--by Kristen Tsetsi
I wanted to fist-bump First Lady Michelle Obama when I learned that she had asked Hollywood's writers and directors to "help 'promote a better understanding and appreciation of the sacrifices made by military personnel and their families' by integrating their experiences into TV, movie, and digital-media story lines."
This is something I've been pestering publishers about since 2007, when I started pursuing publication for Pretty Much True..., and something I recently pestered a Hollywood type about over the phone. Publishers have said, "There's no audience" or "The market is saturated with war stories" (this as new soldier-war stories have published, and continue to publish, on a fairly regular basis since people first started writing about them).
The Hollywood figure, after telling me America was ready for another real war story, indicated (when I asked about the war story I'd told and its big-screen potential) that the real war story America was ready for was not necessarily the war story that didn't center around service members fighting in war. The home front war story, as I understood his message, should be the story that offers some hope and happiness, such as in the Lifetime show "Coming Home" and the upcoming TLC program "Surprise Homecomings."
The problem with these homecoming shows is that they reveal little to nothing about the many and varied home front war experiences. Thanks to the many books and movies exploring various soldier perspectives, types, and experiences, the viewing audience, upon seeing the service member walk into the arms of his or her dog/best friend/lover/parent/spouse, can - as well as can be expected - imagine what it's like for the service member to see his or her loved one. They have some idea of what it might have been like for the service member to be away.
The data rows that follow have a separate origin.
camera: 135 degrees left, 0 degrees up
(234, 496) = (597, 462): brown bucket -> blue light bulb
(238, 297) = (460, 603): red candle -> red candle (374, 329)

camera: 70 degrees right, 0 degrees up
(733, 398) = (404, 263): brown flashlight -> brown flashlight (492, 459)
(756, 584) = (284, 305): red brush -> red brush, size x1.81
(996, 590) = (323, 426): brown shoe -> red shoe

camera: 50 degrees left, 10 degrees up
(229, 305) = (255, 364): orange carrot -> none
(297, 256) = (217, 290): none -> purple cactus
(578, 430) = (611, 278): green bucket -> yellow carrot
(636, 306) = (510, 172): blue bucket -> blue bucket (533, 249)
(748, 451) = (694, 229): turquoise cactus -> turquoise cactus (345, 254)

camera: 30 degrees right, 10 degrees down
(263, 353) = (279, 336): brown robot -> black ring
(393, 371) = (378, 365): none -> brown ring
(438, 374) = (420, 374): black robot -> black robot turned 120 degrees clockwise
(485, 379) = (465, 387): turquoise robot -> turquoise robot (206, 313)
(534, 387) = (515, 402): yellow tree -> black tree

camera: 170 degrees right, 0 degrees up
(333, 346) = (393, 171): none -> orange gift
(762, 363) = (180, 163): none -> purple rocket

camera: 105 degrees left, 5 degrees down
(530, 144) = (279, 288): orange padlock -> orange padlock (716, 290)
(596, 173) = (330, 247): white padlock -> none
But what do they know about how it feels for the person receiving the service member?
And why should they care?
This Hollywood figure is not alone in believing the home front war story - the one that leads to the grateful, tearful, sometimes awkward, sometimes numb, sometimes frightening, sometimes distant homecoming - has little to offer. I've been asked by people who are curious about Pretty Much True... how much "action" could possibly be found in a war story that doesn't involve bullets, tanks, the ever-present helicopter (that often doesn't even belong there, a pet peeve of my Blackhawk and Chinook pilot husband's), and explosions. Where is the drama? What's the story?
Even Randi Schmelzer, the author of the piece linked to in the opening paragraph of this article, voices the sentiments of (too) many when she writes, "The question, though, ultimately, is whether or not civilian viewers [because I'm a writer, I'll add "and readers" - KT] will be interested in military families’ stories."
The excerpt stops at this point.